(Beginning of DATA PROVIDED)

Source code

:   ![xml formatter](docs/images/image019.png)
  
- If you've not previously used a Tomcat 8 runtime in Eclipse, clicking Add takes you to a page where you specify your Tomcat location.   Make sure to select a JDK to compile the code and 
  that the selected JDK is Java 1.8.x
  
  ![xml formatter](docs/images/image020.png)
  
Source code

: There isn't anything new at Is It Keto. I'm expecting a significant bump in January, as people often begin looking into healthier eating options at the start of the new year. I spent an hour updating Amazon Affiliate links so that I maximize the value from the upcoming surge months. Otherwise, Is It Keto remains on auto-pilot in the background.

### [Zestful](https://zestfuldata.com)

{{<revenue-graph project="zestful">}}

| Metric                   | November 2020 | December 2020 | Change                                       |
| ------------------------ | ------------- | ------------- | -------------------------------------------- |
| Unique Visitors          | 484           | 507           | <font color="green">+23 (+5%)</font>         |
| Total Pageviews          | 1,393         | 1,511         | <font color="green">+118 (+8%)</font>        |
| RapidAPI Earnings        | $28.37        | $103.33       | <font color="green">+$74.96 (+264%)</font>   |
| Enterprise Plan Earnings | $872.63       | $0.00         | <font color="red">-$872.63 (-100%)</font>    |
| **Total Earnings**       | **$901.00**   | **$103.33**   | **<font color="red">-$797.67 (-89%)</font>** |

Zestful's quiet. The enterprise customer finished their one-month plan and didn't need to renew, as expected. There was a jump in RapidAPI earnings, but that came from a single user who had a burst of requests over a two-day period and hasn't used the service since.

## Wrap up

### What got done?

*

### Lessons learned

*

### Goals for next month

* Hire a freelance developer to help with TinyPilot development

(End of DATA PROVIDED)

# TO-DO ITEM
Reproduce word for word the stretch of the entries from the line containing "### Lessons learned" through the last line of the entries.

# RESPONSE TO THE TASK
### Lessons learned

*

### Goals for next month

* Hire a freelance developer to help with TinyPilot development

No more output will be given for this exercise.